Machining low-machinability aerospace materials

A wide variety of materials are considered to have low machinability, including hard steels, certain types of cast iron, high-temperature alloys, titanium alloys, ceramics, certain composite materials, etc. This article deals only with materials used in aeronautics, whose applications require the removal of a large quantity of material by machining in order to go from a rough forged or cast part to a finished part, with the volume of material to be removed by machining reaching 80%. These materials are mainly superalloys and titanium alloys, used in particular for the construction of turbojet engines.

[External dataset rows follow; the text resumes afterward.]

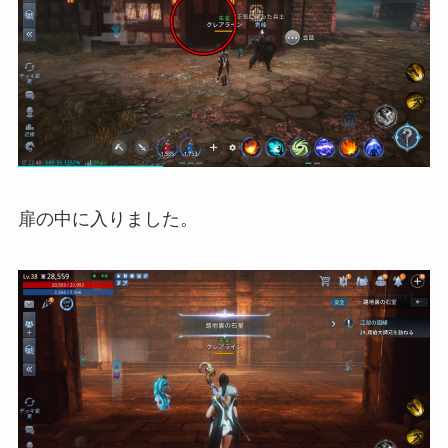
扉の中に入りました。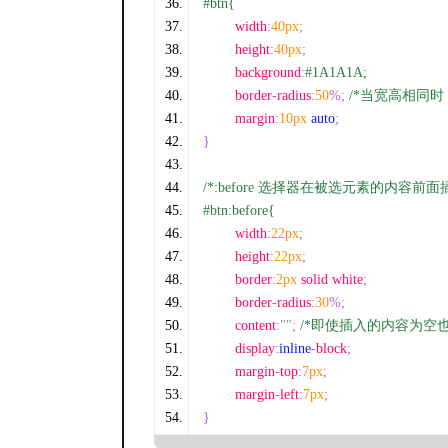
#btn{
	width
:
40px
;
	height
:
40px
;
	background
:
#1A1A1A;
	border
-
radius
:
50
%;
/*当宽高相同时
	margin
:
10px
auto
;
}
/*:before 选择器在被选元素的内容前面
#btn:before{
	width
:
22px
;
	height
:
22px
;
	border
:
2px
 solid white
;
	border
-
radius
:
30
%;
	content
:
""
;
/*即使插入的内容为空
	display
:
inline
-
block
;
	margin
-
top
:
7px
;
	margin
-
left
:
7px
;
}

The main characteristics of turbojet engines are thrust-to-weight ratio and specific fuel consumption. The most favorable figures are achieved by using nickel and cobalt alloys (superalloys) for their high-temperature resistance, and titanium alloys for their specific properties (property to density ratio). Superalloys account for around 55% of the materials used in jet engines, and titanium alloys for around 25%. These materials present major machining difficulties, and developments such as the new powder-metallurgy alloys (PM) and single-crystal alloys generally amplify these difficulties.

However, the imperatives of competitiveness demand that parts be produced with enhanced productivity and quality performance. To this end, all potential improvements to conventional and non-conventional machining processes must be considered and evaluated.

The subject of this article is to analyze the specific machining characteristics of superalloys and titanium alloys, then to consider and comment on developments in advanced machining processes such as high-speed and cutting assistance, and finally to describe new strategies for optimizing machining parameters. Older machining processes, which are proving highly productive with new materials, are also considered.